# Just a pile of boards



## MT Stringer (May 21, 2004)

It might not look like much but this pile of boards will magically turn in to two Fishy Coffee Tables and a Toy Box. 

I was short on the white pine so I went back to HD and bought a couple more. Should be a good week of assembly time and staining/finishing.

The pic with the clamps is 4 sets of 2x4's glued up to form the second set of legs for the tables. Tomorrow I will clean 'em up and plane them square.

More pics and update later.


----------



## MT Stringer (May 21, 2004)

Well, I have made some progress but it sure seems like it is taking a long time.

All of the boards have been cut to length and I routed those that needed the edges routed. The legs for the two coffee tables have been made using two 2x's each and glued up, ripped and planed to size and each corner has been chamfered on a 45 deg.

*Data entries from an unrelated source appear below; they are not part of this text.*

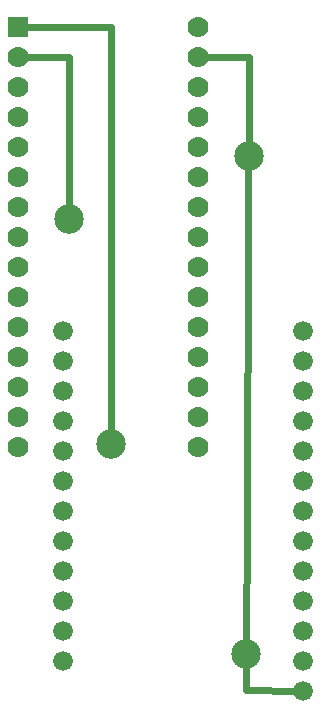
<source format=gtl>
G04 MADE WITH FRITZING*
G04 WWW.FRITZING.ORG*
G04 DOUBLE SIDED*
G04 HOLES PLATED*
G04 CONTOUR ON CENTER OF CONTOUR VECTOR*
%ASAXBY*%
%FSLAX23Y23*%
%MOIN*%
%OFA0B0*%
%SFA1.0B1.0*%
%ADD10C,0.098425*%
%ADD11C,0.066000*%
%ADD12C,0.070000*%
%ADD13R,0.069972X0.070000*%
%ADD14C,0.024000*%
%ADD15R,0.001000X0.001000*%
%LNCOPPER1*%
G90*
G70*
G54D10*
X364Y884D03*
G54D11*
X1004Y62D03*
X1004Y162D03*
X204Y162D03*
X204Y262D03*
X204Y362D03*
X204Y462D03*
X204Y562D03*
X204Y662D03*
X204Y762D03*
X204Y862D03*
X204Y962D03*
X204Y1062D03*
X204Y1162D03*
X204Y1262D03*
X1004Y362D03*
X1004Y562D03*
X1004Y262D03*
X1004Y762D03*
X1004Y462D03*
X1004Y962D03*
X1004Y662D03*
X1004Y1162D03*
X1004Y862D03*
X1004Y1062D03*
X1004Y1262D03*
G54D10*
X224Y1634D03*
G54D12*
X54Y2274D03*
X54Y2174D03*
X54Y2074D03*
X54Y1974D03*
X54Y1874D03*
X54Y1774D03*
X54Y1674D03*
X54Y1574D03*
X54Y1474D03*
X54Y1374D03*
X54Y1274D03*
X54Y1174D03*
X54Y1074D03*
X54Y974D03*
X54Y874D03*
X654Y2274D03*
X654Y2174D03*
X654Y2074D03*
X654Y1974D03*
X654Y1874D03*
X654Y1774D03*
X654Y1674D03*
X654Y1574D03*
X654Y1474D03*
X654Y1374D03*
X654Y1274D03*
X654Y1174D03*
X654Y1074D03*
X654Y974D03*
X654Y874D03*
G54D10*
X824Y1844D03*
X814Y184D03*
G54D13*
X54Y2274D03*
G54D14*
X224Y2174D02*
X224Y1664D01*
D02*
X72Y2174D02*
X224Y2174D01*
D02*
X364Y914D02*
X364Y2274D01*
D02*
X364Y2274D02*
X365Y2275D01*
D02*
X365Y2275D02*
X72Y2274D01*
D02*
X984Y62D02*
X812Y65D01*
D02*
X822Y2174D02*
X672Y2174D01*
D02*
X812Y65D02*
X822Y2174D01*
G54D15*
D02*
G04 End of Copper1*
M02*
</source>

This first of the two coffee table frames is assembled and ready for the planks to be installed. The boards that are glued up include the three for the head of the fish and the other two are glued up for the tail.

The other coffee table parts are ready to assemble as soon as I have the first one finished. And then there is the toy box waiting in the background for it's turn.

Slow but steady!


----------



## MT Stringer (May 21, 2004)

Second Table is complete. The first one is identical to this one.
I have the toy box dry fit and it is ready to assemble.


----------



## Law Dog (Jul 27, 2010)

Nice looking table, congrats!


----------



## JS Fog (Sep 4, 2012)

Those piled up nicely.


----------



## MT Stringer (May 21, 2004)

Here is the toy box glued up. Later this afternoon, I added the floor. Now it is ready to plug the screw holes in the front and back, sand and stain.

The pile is now just a small pile of scraps.


----------



## MT Stringer (May 21, 2004)

Toy Box ready for stain...tomorrow.


----------



## SwampRat (Jul 30, 2004)

That is awesome. Can't wait to see the finished product.


----------



## bear hide (Feb 14, 2008)

Those tables are awesome


----------



## WildThings (Jan 2, 2007)

I love the way the table came out with the stain!


----------



## MT Stringer (May 21, 2004)

The toy box is finished. It was a fun build and I am pleased with the results.

The pile of boards has been replaced with another pile of cedar boards for three Texans coolers! Onward and upward. 
Mike


----------



## Hooked (Oct 15, 2004)

Very nice Mikey.......


----------